The circuit judge, being of the opinion that the case was somewhat like the case of Blackmore v. Thompson, 149 Mich. 693 (113 N. W. 307), held that Mr. Lane was mentally competent to execute the papers, saying:

“ Physically Lane was either a little nearer the stupor immediately preceding death than was Dickerson or else was under the influence of an opiate. At that hour Lane was clearly not in mental or physical condition to have planned a full disposition of his property and keep in mind all the necessary legal requirements, nor to have directed the details. But like ■ Dickerson he had considered the disposition of his property for a considerable time before, especially the giving of the farm, finally to his brother George, and had planned and dictated on the 20th and 21st, when he was in the full possession of all *496his mental powers, a full disposition of his property, except in a few matters of minor importance which he had left purposely to the discretion of the justice.
“ Justice Hemingway having correctly carried out the instructions, there was really nothing for Lane to do but sign or have signed for him the papers creating a disposition of the property previously settled. I think he comprehended this was being done for him.”

Being of the opinion, however, that there was not a sufficient delivery of the deeds to transfer the title, a decree was entered for complainant, from which the defendant George Lane has appealed to this court.
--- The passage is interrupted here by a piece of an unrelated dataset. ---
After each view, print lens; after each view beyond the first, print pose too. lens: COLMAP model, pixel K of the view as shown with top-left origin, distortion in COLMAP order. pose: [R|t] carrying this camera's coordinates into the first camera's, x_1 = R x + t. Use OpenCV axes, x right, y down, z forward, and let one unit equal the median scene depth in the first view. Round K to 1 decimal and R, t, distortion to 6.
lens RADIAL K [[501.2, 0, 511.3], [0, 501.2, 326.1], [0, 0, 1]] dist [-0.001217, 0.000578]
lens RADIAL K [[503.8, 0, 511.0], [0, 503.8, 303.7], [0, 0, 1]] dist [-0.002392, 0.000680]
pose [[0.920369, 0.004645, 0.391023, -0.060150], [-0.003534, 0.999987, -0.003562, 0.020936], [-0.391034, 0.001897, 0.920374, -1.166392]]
Previous decisions are of little assistance in determining the question of mental competency, and each case must be determined upon its own facts. The testimony is in conflict upon this question, and after a careful consideration of the testimony of the opposing witnesses we have come to the conclusion that the evidence against mental competency clearly preponderates over the evidence in its support. We do not think that mental competency is established by proof that a grantor had sufficient intellect left to understand that he was signing certain papers and that previously he had requested the person presenting the papers to prepare papers for him. Undoubtedly, the fact that a grantor or testator has fully considered the disposition he wishes to make of his property when of sound mind and has settled upon the disposition which he will make is to be considered in determining his competency to execute the necessary papers to carry such disposition into effect. It would require less strength of mind to take up and consider a previously settled plan than to take up the .subject de novo. But the mind must still possess sufficient judgment and active memory to recognize that the papers presented are in pursuance of his previous determination and actually embody the disposition of his property which it was then his intention they should. In the case of Blackmore v. Thompson, supra, we were of the opinion that the testimony which we credited showed that *497Mr. Dickerson had a sufficiently active mind and memory to support his execution of a single deed of his property. In this case we are of the opinion that the .testimony to which we give credit demonstrates that Mr. Lane did not possess a sufficiently active mind and memory to validate the deed made in connection with other deeds and a will involving some complications.

The decree is affirmed, with costs to complainant.

Montgomery, C. J., and Ostrander, Hooker, and Stone, JJ., concurred.